Cons – On the downside, being only a few steps from the office means you never really leave work. When working from home, we said that the difference between a weekday and a weekend is that on Saturday and Sunday we moved our laptops from the office to the family room. In fact, Polly had an extra door installed so that she wouldn't have to look at the stairway to the office while sitting on the sofa in the family room.

 

We don't know your family situation, but if you have children or a spouse at home this can be a distraction. We have had each other and an employee working in our home office, but some people become isolated and lonely if they are working at home alone. In addition, if you need to meet with clients in your office, having them to your home may not create the professional impression you want. The cons to working from home are that it can be difficult to separate work time from family time, you may have built in distractions or face isolation, and it may not provide the professional persona you want your business to project.

 

Questions to Ask – Ask yourself why you want or need office space. How would you weigh the pros versus the cons? Which things are more important to you? If there are cons that are important to you, are there ways to mitigate the negatives. For example, if working at home would make you feel isolated, can you deal with this by attending networking events and working at a local Starbucks or Panera Bread, at least some of the time? This may be why we see so many small business people frequenting these establishments.

 

Possible Alternative – If you want a place to go outside your home with business amenities, one option that is available in many cities is co-working space. If you are located in Richmond there are currently several co-working spaces with more coming available in the next few months. Polly and our assistant moved their offices into co-working space and it has worked out very well for them. While there is no blueprint for these spaces, most offer desks, tables, couches to sit on, printers, copiers, coffee and access to conference and meeting rooms.
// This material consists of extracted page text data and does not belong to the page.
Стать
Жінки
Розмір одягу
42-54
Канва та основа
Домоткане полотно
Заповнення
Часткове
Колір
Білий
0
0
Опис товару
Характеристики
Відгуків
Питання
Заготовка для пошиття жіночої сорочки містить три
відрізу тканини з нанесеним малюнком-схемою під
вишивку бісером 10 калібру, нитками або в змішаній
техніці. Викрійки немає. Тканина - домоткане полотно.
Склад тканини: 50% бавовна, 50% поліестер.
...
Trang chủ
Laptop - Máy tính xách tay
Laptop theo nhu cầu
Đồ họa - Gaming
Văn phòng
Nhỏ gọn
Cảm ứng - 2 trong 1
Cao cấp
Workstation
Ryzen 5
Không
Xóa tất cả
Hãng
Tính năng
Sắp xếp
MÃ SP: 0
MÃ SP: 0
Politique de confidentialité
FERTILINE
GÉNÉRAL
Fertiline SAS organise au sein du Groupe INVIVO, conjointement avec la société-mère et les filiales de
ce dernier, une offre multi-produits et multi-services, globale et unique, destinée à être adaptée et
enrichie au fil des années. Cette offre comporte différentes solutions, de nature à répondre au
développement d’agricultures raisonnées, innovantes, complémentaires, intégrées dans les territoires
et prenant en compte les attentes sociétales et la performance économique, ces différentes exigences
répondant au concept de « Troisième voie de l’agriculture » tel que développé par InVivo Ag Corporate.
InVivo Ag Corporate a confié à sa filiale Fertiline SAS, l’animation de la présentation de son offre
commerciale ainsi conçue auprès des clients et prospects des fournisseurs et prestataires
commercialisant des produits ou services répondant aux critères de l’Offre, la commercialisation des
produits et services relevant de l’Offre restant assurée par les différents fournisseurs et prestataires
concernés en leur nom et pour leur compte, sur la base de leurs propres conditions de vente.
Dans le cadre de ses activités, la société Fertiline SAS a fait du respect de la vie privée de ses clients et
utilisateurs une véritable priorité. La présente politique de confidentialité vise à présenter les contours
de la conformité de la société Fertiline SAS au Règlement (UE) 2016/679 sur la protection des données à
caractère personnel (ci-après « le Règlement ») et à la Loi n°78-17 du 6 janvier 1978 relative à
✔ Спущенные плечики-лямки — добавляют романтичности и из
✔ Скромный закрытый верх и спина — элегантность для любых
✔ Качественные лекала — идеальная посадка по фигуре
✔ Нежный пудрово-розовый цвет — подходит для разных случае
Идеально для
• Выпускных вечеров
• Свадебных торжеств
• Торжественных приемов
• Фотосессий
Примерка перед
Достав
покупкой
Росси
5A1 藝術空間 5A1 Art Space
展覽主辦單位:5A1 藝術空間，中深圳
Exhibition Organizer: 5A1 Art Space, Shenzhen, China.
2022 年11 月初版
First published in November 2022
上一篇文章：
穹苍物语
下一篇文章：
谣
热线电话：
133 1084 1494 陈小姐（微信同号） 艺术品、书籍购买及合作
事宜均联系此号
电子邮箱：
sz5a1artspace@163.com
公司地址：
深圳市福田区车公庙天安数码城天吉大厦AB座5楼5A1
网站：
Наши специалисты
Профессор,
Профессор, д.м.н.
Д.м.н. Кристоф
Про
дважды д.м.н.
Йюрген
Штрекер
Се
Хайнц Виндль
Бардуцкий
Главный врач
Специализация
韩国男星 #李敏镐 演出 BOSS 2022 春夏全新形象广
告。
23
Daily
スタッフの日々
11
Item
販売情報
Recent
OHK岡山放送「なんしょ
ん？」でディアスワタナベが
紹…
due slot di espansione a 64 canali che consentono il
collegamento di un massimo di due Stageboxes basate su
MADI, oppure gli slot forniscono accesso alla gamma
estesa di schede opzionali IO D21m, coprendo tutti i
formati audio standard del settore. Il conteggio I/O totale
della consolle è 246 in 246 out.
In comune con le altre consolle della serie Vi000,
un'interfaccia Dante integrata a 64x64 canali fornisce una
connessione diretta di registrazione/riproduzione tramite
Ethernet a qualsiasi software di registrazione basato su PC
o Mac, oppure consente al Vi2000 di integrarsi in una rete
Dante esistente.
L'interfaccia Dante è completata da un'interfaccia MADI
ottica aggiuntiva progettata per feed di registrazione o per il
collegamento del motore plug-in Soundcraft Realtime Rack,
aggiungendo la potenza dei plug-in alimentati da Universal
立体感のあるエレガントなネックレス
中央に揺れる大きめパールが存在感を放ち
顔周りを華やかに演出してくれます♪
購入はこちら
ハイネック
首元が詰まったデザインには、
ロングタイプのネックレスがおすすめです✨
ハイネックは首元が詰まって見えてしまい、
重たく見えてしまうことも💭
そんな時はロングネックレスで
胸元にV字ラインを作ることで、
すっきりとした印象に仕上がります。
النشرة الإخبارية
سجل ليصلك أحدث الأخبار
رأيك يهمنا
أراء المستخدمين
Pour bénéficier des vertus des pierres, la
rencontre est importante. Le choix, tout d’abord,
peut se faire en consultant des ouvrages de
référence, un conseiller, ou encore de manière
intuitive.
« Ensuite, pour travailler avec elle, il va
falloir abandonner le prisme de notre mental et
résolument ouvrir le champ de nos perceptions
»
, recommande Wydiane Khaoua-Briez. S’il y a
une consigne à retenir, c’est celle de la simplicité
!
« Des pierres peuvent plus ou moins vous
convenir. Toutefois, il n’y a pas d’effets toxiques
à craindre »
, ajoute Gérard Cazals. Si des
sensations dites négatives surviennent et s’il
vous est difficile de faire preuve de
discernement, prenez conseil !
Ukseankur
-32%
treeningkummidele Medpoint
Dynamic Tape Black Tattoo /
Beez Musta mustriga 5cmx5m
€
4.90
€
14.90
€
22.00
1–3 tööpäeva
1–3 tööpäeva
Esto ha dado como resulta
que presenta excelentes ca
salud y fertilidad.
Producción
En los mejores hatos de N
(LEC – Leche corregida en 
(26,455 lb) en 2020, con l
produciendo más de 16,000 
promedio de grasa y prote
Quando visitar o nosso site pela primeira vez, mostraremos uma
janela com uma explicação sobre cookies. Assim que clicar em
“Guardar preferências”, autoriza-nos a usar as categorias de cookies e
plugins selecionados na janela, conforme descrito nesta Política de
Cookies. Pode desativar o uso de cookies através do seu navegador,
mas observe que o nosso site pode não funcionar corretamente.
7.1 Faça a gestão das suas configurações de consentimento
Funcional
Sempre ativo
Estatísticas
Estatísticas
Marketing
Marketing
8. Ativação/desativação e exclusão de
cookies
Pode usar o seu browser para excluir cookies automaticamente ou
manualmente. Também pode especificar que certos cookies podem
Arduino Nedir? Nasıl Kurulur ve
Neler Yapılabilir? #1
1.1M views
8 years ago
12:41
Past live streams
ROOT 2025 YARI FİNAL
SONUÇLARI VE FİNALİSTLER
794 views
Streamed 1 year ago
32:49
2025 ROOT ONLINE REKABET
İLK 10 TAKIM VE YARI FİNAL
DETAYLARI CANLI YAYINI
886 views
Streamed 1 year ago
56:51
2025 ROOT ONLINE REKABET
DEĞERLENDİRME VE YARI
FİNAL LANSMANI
Some will allow you to rent a single, private office. In addition, if you want someone to bounce an idea off of, the other co-working members can act as sounding boards. This option is usually much less costly, more flexible, and much easier to set up than renting separate office space. Co-working space may be a viable option to working from your home.

 

After you answer a few questions, weigh the pros and cons and think about your alternatives, we’re sure you’ll come up with the answer that’s right for you.